Task prompt
Could the data below be copied exactly, minus the pictures?

═══ Provided records ═══

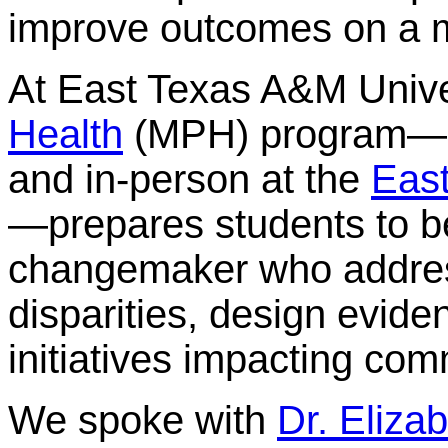
improve outcomes on a m
At East Texas A&M Unive
Health
(MPH) program—of
and in-person at the
Eas
—prepares students to b
changemaker who address
disparities, design evid
initiatives impacting com
We spoke with
Dr. Eliza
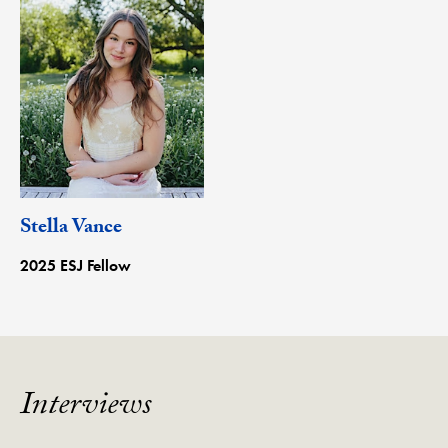
Stella Vance
2025 ESJ Fellow
Interviews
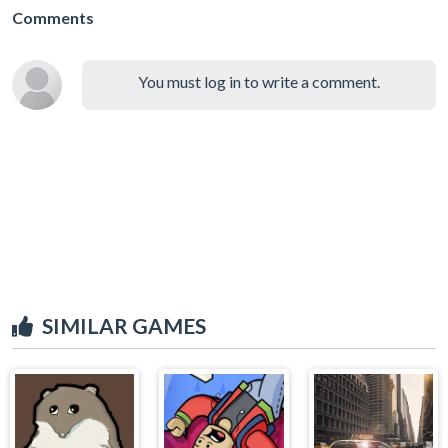
Comments
You must log in to write a comment.
SIMILAR GAMES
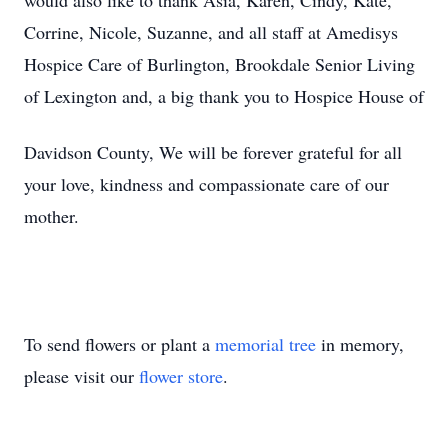
would also like to thank Asia, Karen, Cindy, Kate,
Corrine, Nicole, Suzanne, and all staff at Amedisys
Hospice Care of Burlington, Brookdale Senior Living
of Lexington and, a big thank you to Hospice House of
Davidson County, We will be forever grateful for all
your love, kindness and compassionate care of our
mother.
To send flowers or plant a
memorial tree
in memory,
please visit our
flower store
.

═══

Response for this exercise
improve outcomes on a m
At East Texas A&M Unive
Health
(MPH) program—of
and in-person at the
Eas
—prepares students to b
changemaker who address
disparities, design evid
initiatives impacting com
We spoke with
Dr. Eliza
Stella Vance
2025 ESJ Fellow
Interviews
Comments
You must log in to write a comment.
SIMILAR GAMES
would also like to thank Asia, Karen, Cindy, Kate,
Corrine, Nicole, Suzanne, and all staff at Amedisys
Hospice Care of Burlington, Brookdale Senior Living
of Lexington and, a big thank you to Hospice House of
Davidson County, We will be forever grateful for all
your love, kindness and compassionate care of our
mother.
To send flowers or plant a
memorial tree
in memory,
please visit our
flower store
.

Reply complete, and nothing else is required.